------ Provided passage
# Antelope Question



## jeep_guy_4x4 (Apr 11, 2005)

Should I use a bipod to hunt antelope.... I will be hunting wyoming area 32

or just shoot from sitting or prone....

any sugestions...


----------



## roostman (Jan 20, 2006)

Bipods are nice to use, you can use them in the sitting or prone or even laying down so by all means use one, I have hunted Antelope a few times in Wyoming and have used my bipod both times. They work great.


----------



## Burly1 (Sep 20, 2003)

When long range shooting is the game, any rest is better than none at all. Although prone would be the most steady for the majority of shooters, you can rarely use it in field situations where grass, sagebrush, etc. interfere with your line of sight. By all means, take your bi-pod. Good hunting, Burl


----------



## NDTerminator (Aug 20, 2003)
------------
------ Data block
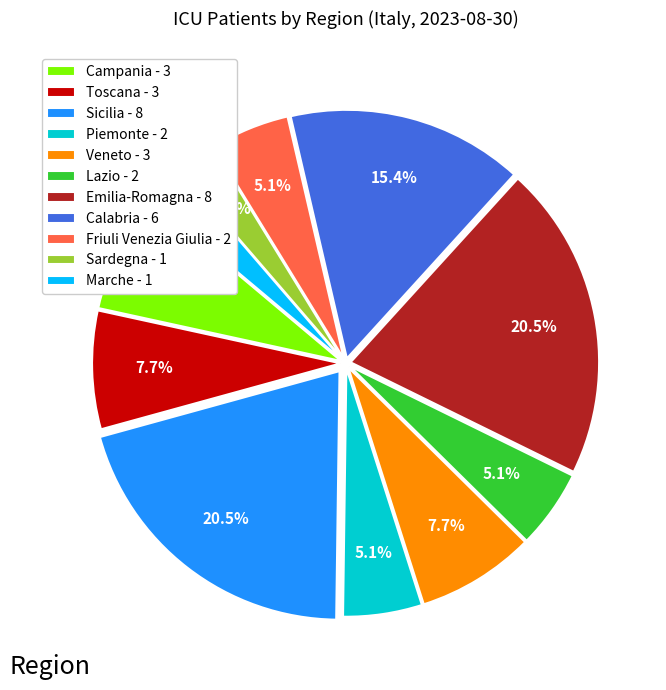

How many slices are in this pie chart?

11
------------
▶ **Assignment**
Continue the antelope hunting thread above from the point where it stops.

▶ **Response area**
I've used bipods for years, until I got a Stoney Point Pole Cat. It is handier and easier to use than my Harris bipods, then I added the tripod leg, and it now beats any rifle mounted bipod system I ever tried all hollow...


----------



## Trapper62 (Mar 3, 2003)

Nope!

If that is all you have by all means use the bipod. If not purchase shooting sticks, they are much more versitle and just as steady.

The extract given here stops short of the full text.